Until both projects are complete, she spends time at Montpelier Plantation & Beach (rooms, from $205; Pond Hill; 869-469-3462; montpeliernevis.com), itself a former hillside plantation, albeit a more famous one. It’s the site of Nevisian Frances “Fanny” Nisbet’s wedding to British admiral Horatio Nelson in 1787, a marriage celebrated to this day. (Asking around, I discover why: Nisbet is somewhat the Nevisian Jackie Kennedy, a beloved national figure most remembered for her nuptials.) Like Montpelier, many of Nevis’s old plantations have been turned into hotels, including Nisbet Plantation Beach Club (rooms, from $400; St. James Parish; 869-469-9325; nisbetplantation.com), where today 36 rooms are divvied up among 15 yellow cottages.

Montpelier is run by the hospitable Hoffman family. Muffin Hoffman and her late husband, Lincoln, a former New York Citibank executive, relinquished life as they knew it when they purchased the hotel 11 years ago and relocated to Nevis full-time. Now the manicured grounds hold 19 rooms in eight stylish cottages. Quintessential Caribbean they are not; the aesthetic is more modern, with airy white rooms and a few exotically colored accents. (Those looking for a quaint, colonial feel should opt for one of the 15 pastel cottages at The Hermitage [rooms, from $180; Pond Hill; 869-469-3477; hermitagenevis.com].)

Hours after I check in to Montpelier, Muffin’s daughter Tonya whisks me away to Charlestown, the island’s capital, to visit Fort Charles.
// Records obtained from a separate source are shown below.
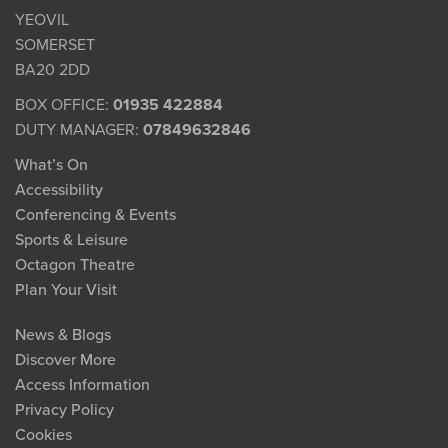
YEOVIL
SOMERSET
BA20 2DD
BOX OFFICE:
01935 422884
DUTY MANAGER:
07849632846
What’s On
Accessibility
Conferencing & Events
Sports & Leisure
Octagon Theatre
Plan Your Visit
News & Blogs
Discover More
Access Information
Privacy Policy
Cookies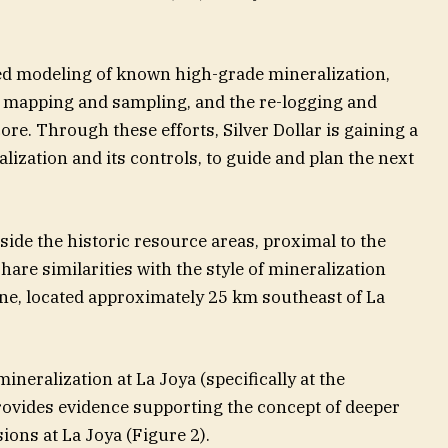
ed modeling of known high-grade mineralization,
 mapping and sampling, and the re-logging and
core. Through these efforts, Silver Dollar is gaining a
lization and its controls, to guide and plan the next
side the historic resource areas, proximal to the
share similarities with the style of mineralization
ne, located approximately 25 km southeast of La
neralization at La Joya (specifically at the
provides evidence supporting the concept of deeper
ons at La Joya (Figure 2).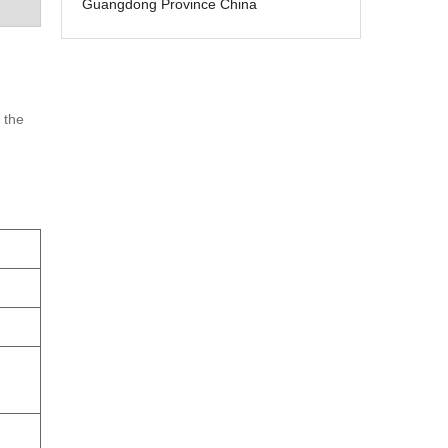
Guangdong Province China
 the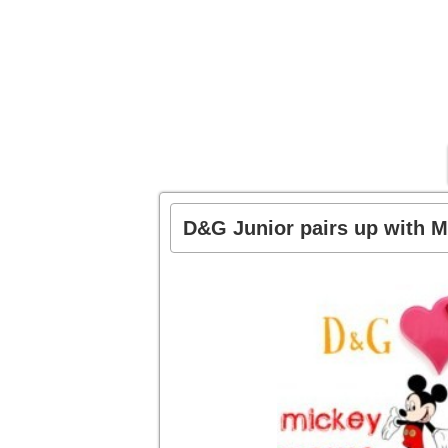
D&G Junior pairs up with M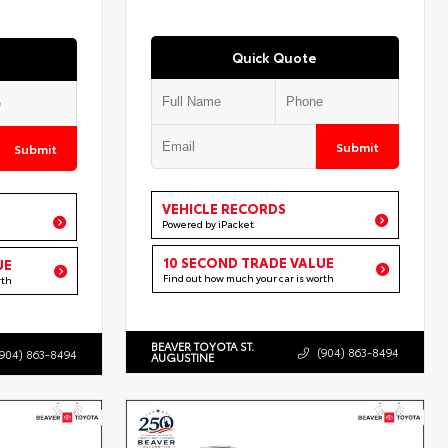
Quick Quote
Submit
Submit
VEHICLE RECORDS
Powered by iPacket
10 SECOND TRADE VALUE
UE
Find out how much your car is worth
rth
BEAVER TOYOTA ST.
(904) 863-8494
(904) 863-8494
AUGUSTINE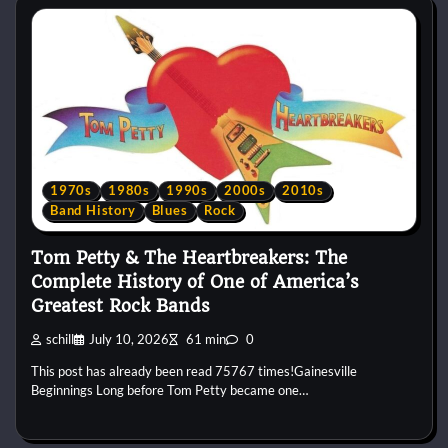
1970s
1980s
1990s
2000s
2010s
Band History
Blues
Rock
Tom Petty & The Heartbreakers: The
Complete History of One of America’s
Greatest Rock Bands
schill
July 10, 2026
61 min
0
This post has already been read 75767 times!Gainesville
Beginnings Long before Tom Petty became one…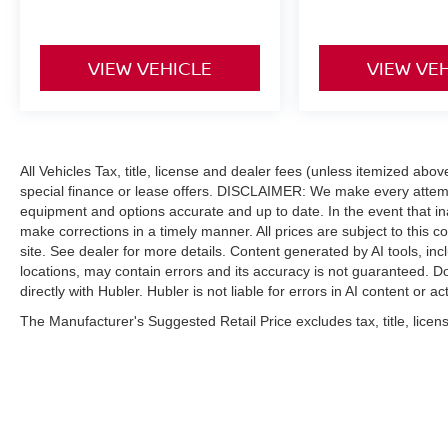
VIEW VEHICLE
VIEW VE
All Vehicles Tax, title, license and dealer fees (unless itemized abo
special finance or lease offers. DISCLAIMER: We make every attempt
equipment and options accurate and up to date. In the event that i
make corrections in a timely manner. All prices are subject to this c
site. See dealer for more details. Content generated by AI tools, incl
locations, may contain errors and its accuracy is not guaranteed. Do
directly with Hubler. Hubler is not liable for errors in AI content or ac
The Manufacturer's Suggested Retail Price excludes tax, title, licens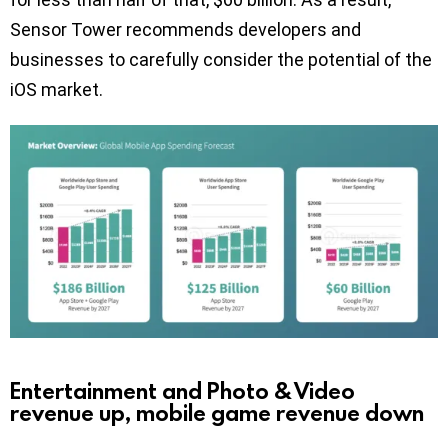
Sensor Tower recommends developers and
businesses to carefully consider the potential of the
iOS market.
Entertainment and Photo & Video
revenue up, mobile game revenue down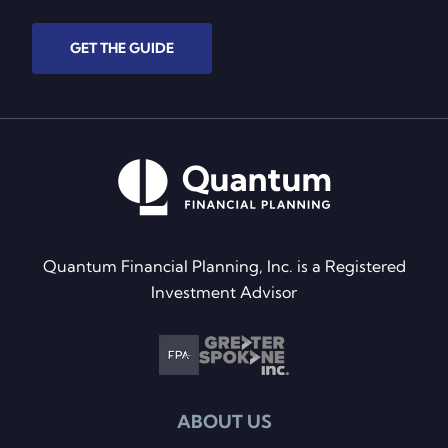
GET THE GUIDE
Quantum Financial Planning, Inc. is a Registered
Investment Advisor
ABOUT US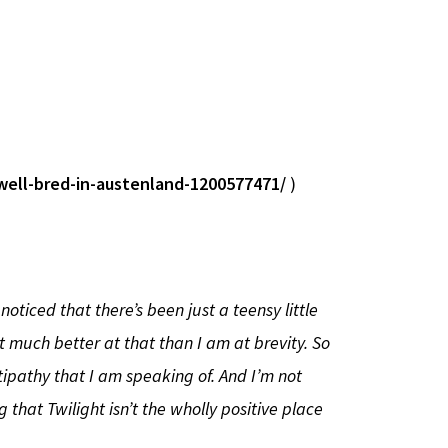
well-bred-in-austenland-1200577471/
)
oticed that there’s been just a teensy little
ot much better at that than I am at brevity. So
tipathy that I am speaking of. And I’m not
 that Twilight isn’t the wholly positive place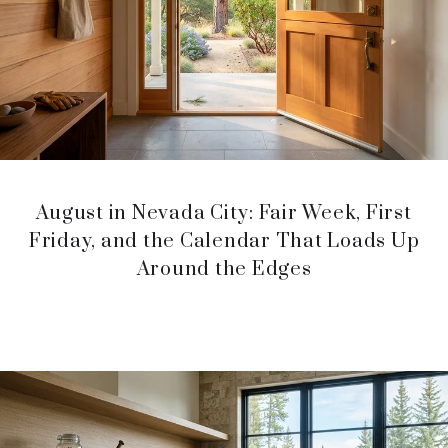
August in Nevada City: Fair Week, First
Friday, and the Calendar That Loads Up
Around the Edges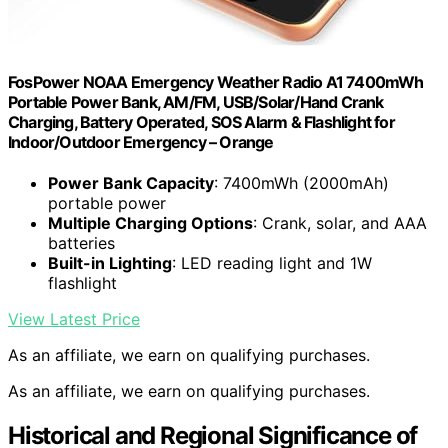
FosPower NOAA Emergency Weather Radio A1 7400mWh
Portable Power Bank, AM/FM, USB/Solar/Hand Crank
Charging, Battery Operated, SOS Alarm & Flashlight for
Indoor/Outdoor Emergency – Orange
Power Bank Capacity
: 7400mWh (2000mAh)
portable power
Multiple Charging Options
: Crank, solar, and AAA
batteries
Built-in Lighting
: LED reading light and 1W
flashlight
View Latest Price
As an affiliate, we earn on qualifying purchases.
As an affiliate, we earn on qualifying purchases.
Historical and Regional Significance of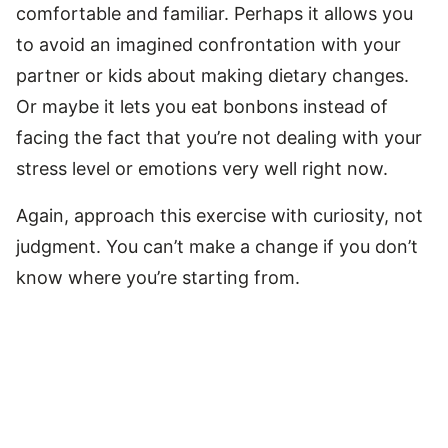
comfortable and familiar. Perhaps it allows you
to avoid an imagined confrontation with your
partner or kids about making dietary changes.
Or maybe it lets you eat bonbons instead of
facing the fact that you’re not dealing with your
stress level or emotions very well right now.
Again, approach this exercise with curiosity, not
judgment. You can’t make a change if you don’t
know where you’re starting from.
It was a 17th-century British military base where 26 cannons once served as protection against rival empires. By its crumbling stone walls I spy iron husks hidden by brush. Each is emblazoned with the crest of King George III; they are so heavy, there’s no question they’ve been sitting there for centuries.

Later Bass is playing host in Montpelier’s main dining room, where the daily-rotating prix-fixe menu features a generous portion of plump lobster. It’s a laid-back affair joined by her longtime friends– turned–Nevisian neighbors, New York artists Brice and Helen Marden. After discussing local politics (raves all around for the new Oxford-educated deputy premier, Mark Brantley), I learn that Bass had been tipped off to Tower Hill by the Mardens, who had become the unlikely owners of Nevis’s Golden Rock Inn (rooms, from $210; Charlestown; 869-469-3346; goldenrocknevis.com) in 2006 after two decades of regularly visiting St. Barths. “There were too many cars, too many people from New York and the art world,” Brice says of the jet-setters’ haven. “Our tendency is to go the other way.”

Over breakfast the next morning at the Mardens’ Golden Rock, the couple explain that their ownership has been marked by seven years of renovations, with the hotel open throughout. “When I look back, buying the place was crazy,” Helen says. “But I love the way it looks now.” To start, the Miami-based Raymond Jungles (of 1111 Lincoln Road fame) helped them transform the once untended grounds into a vibrant garden where 11 simple rooms sit inside six cottages and a duplex suite occupies a windmill. Next up was construction of a new restaurant, The Rocks, and an outdoor dining terrace, designed by Paris-based architect Ed Tuttle, also an Aman alum.

That evening at The Rocks, Deputy Premier Brantley meets me for dinner. The eatery is buzzing with patrons—some of whom can’t resist a peek at the smartly dressed politician and his sunburned companion. Brantley says he loves how Nevis is hard to reach, a natural deterrent to the type of all-inclusive obsessives he hopes to keep at bay. I begin to wonder how Bass’s other favorite hotel, The Four Seasons Nevis (rooms, from $375; Pinney’s Beach, Charlestown; 869-469-6238; fourseasons.com)—with four restaurants, a bar, three pools, a spa and one of the region’s best golf courses—isn’t counterintuitive to this. But before I ask him about it, Brantley suggests a nightcap at Lime (869-469-1147), an iffy shack of a bar on Pinney’s Beach. To my surprise, the dance floor is packed with a mix of locals and bodies whose flailing clearly indicates they’re tourists. Later I notice many of the latter walking across the sand toward the neighboring Four Seasons, and I stand corrected: The megaresort’s guests are explorers, too, just ones who prefer retiring to the lap of luxury.